Abstract

Genetic evaluation for mismatch repair deficiency (dMMR) or microsatellite instability (MSI) is now routinely performed as part of the workup of colorectal cancer. The traditional approach to advanced disease was chemotherapy-based agents; however, dMMR/MSI patients were found to respond more poorly. Immunotherapy, such as pembrolizumab, a programmed cell death protein-1 inhibitor, has evolved as a superior option. This report describes a 48-year-old with a history of stage IIC sigmoid adenocarcinoma who developed recurrent uterine and peritoneal implants following surgical resection and adjuvant chemotherapy. Given the concern for recurrent disease, the appropriateness of colostomy reversal remained uncertain. The patient subsequently underwent 20 cycles of pembrolizumab followed by colostomy reversal with concurrent resection of suspected implants. Final pathology revealed a complete pathological response (cPR) with no evidence of residual malignancy. This case highlights the potential for pembrolizumab to induce a cPR in dMMR colorectal cancer despite the absence of radiographic regression.

Introduction

The treatment of colorectal cancer has become increasingly individualized with the incorporation of advanced genetic testing. Assessment for mismatch repair gene mutations or microsatellite instability is now routinely performed in all colorectal cancer patients, with ~15% demonstrating deficient mismatch repair (dMMR). Traditionally, advanced disease has been managed with systemic neoadjuvant or adjuvant chemotherapy, with or without upfront resection. More recently, immunotherapy has gained significant interest as an alternative to conventional chemotherapeutics, particularly in dMMR patients. Pembrolizumab, a programmed cell death protein-1 (PD-1) inhibitor, has demonstrated superior efficacy and fewer treatment-related adverse events compared with traditional chemotherapy in dMMR colorectal cancer [1]. However, the full therapeutic potential of immunotherapy—particularly its ability to induce a complete pathological response (cPR)—remains under investigation.

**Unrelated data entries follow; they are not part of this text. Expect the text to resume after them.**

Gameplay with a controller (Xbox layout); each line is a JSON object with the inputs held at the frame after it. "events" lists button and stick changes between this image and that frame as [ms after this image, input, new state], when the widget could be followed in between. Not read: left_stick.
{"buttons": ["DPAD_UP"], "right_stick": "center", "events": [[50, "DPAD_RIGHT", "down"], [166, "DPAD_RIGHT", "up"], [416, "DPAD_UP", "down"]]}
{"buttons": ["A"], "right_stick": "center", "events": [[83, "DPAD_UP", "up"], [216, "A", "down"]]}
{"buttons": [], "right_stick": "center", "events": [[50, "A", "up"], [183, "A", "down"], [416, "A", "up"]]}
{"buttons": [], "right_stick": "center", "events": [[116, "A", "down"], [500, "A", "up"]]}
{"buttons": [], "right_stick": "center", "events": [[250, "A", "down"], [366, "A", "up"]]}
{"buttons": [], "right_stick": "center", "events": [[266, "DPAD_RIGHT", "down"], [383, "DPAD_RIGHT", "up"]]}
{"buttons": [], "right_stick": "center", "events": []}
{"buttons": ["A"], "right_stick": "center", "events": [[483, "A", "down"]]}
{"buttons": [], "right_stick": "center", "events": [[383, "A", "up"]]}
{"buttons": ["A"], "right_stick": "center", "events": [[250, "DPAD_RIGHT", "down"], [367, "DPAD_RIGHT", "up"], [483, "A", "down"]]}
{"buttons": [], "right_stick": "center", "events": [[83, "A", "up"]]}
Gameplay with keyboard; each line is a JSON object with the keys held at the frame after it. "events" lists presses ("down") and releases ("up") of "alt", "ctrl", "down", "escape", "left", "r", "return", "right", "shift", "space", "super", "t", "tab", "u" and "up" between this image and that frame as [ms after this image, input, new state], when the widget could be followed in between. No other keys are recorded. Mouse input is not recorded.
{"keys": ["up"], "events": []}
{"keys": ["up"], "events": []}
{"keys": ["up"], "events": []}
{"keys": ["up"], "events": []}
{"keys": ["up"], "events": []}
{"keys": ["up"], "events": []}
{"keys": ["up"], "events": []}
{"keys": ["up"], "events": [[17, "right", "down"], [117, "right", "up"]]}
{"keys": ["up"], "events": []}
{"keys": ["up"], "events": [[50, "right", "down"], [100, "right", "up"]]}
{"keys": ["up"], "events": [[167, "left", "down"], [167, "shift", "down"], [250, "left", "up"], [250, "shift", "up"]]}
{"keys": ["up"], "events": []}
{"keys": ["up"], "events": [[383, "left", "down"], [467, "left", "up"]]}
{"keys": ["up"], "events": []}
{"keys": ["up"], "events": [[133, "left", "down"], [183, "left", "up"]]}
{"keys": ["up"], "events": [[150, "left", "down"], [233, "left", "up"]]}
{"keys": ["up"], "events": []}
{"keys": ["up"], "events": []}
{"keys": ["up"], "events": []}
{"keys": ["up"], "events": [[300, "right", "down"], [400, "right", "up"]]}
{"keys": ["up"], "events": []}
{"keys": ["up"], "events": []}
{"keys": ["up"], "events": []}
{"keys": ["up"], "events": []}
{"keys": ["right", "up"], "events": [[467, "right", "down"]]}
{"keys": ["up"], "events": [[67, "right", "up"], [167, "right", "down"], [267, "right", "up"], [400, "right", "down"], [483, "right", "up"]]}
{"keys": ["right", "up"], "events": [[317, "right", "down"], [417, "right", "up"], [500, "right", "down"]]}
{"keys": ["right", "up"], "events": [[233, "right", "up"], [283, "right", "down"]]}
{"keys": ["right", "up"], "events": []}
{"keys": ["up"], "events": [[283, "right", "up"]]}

We report the case of a 48-year-old woman with a history of stage IIC sigmoid adenocarcinoma who developed recurrent uterine and peritoneal implants following resection and adjuvant chemotherapy. She later completed 20 cycles of pembrolizumab with repeat magnetic resonance imaging (MRI) demonstrating stable disease. However, given the disease recurrence, it was difficult to determine whether colostomy reversal was appropriate in the setting of a possible recurrence. Ultimately, a multidisciplinary conference was held, and she underwent colostomy reversal and resection of the implants, with final pathology demonstrating a complete pathological response.

Case report

A 48-year-old woman with a history of stage IIC moderately differentiated sigmoid adenocarcinoma (pT4bN0 with local invasion into the distal rectal wall and vaginal sulcus) underwent resection with end-colostomy at an outside hospital 2 years prior. She presented for evaluation for colostomy reversal. Genetic testing at the time of diagnosis revealed loss of MSH6 and a monoallelic MUTYH mutation, consistent with Lynch syndrome in the setting of her family history.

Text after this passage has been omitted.